The U.S. Internal Revenue Service said it won’t reduce a tax credit that paper companies have claimed for converting a pulp-making byproduct into fuel, in a ruling one analyst said preserves benefits for International Paper Co. and Weyerhaeuser Co.
The IRS ruling involves a 50-cents-per-gallon tax credit that paper companies claimed for converting so-called black liquor, a byproduct of the pulp-making process, into fuel. The credit expired Dec. 31, and the IRS ruling will apply to credits claimed by companies before then.
A Feb. 12 memorandum, released today, ensures the IRS won’t try to force companies to return part of the credit during audits, said Robert Willens, president of Robert Willens LLC, a firm that analyzes tax and accounting rules for Wall Street clients.
“Prior credits are safe,” Willens said in an e-mail. He told clients in a memo that the IRS ruling means “none of the paper makers who received the benefits of alternative-fuel mixture credits will be asked to return” part of those credits to the U.S.
The memo by IRS lawyers, answering an inquiry by an agency auditor, named no companies, which were projected by Congress’s Joint Committee on Taxation to collect about $6.6 billion from the benefit last year.
The memo said auditors can’t disallow part of the 50 cents-per-gallon credit to factor out wood chips, water and inorganic solids used when converting black liquor into fuel.
Under the tax law, companies were able to claim about $500 for blending the equivalent of one gallon of diesel fuel into 999 gallons of black liquor, according to an estimate last year by Kevin Mason, a forest-products analyst at ERA Equity Research Associates Inc. in Gibsons, British Columbia.
International Paper claimed $1.8 billion in black liquor tax credits last year, including $469 million in the fourth quarter, $525 million in credits in the third quarter, $482 million in the second quarter and $330 million in the first quarter.

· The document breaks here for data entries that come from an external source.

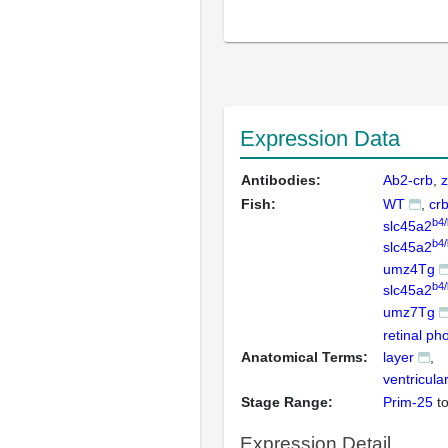
Expression Data
Antibodies:
Ab2-crb
z
Fish:
WT
cr
b4
slc45a2
b4
slc45a2
umz4Tg
b4
slc45a2
umz7Tg
retinal ph
Anatomical Terms:
layer
ventricula
Stage Range:
Prim-25
t
Expression Detail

Weyerhaeuser reported $344 million in black liquor tax credits in 2009, according to filings with the U.S. Securities and Exchange Commission.
Separately, Congress is moving to prohibit companies from claiming a more generous $1.01-per-gallon tax credit for using a different process to convert black liquor into a cellulosic biofuel.
The IRS ruled in June that some companies could qualify for the higher credit, although some companies and their trade association, the American Forest & Paper Association, said they never intended to claim the benefit. The congressional Joint Committee on Taxation also concluded such claims might be valid, prompting Congress to propose barring the credit to help offset the cost of its health-care overhaul.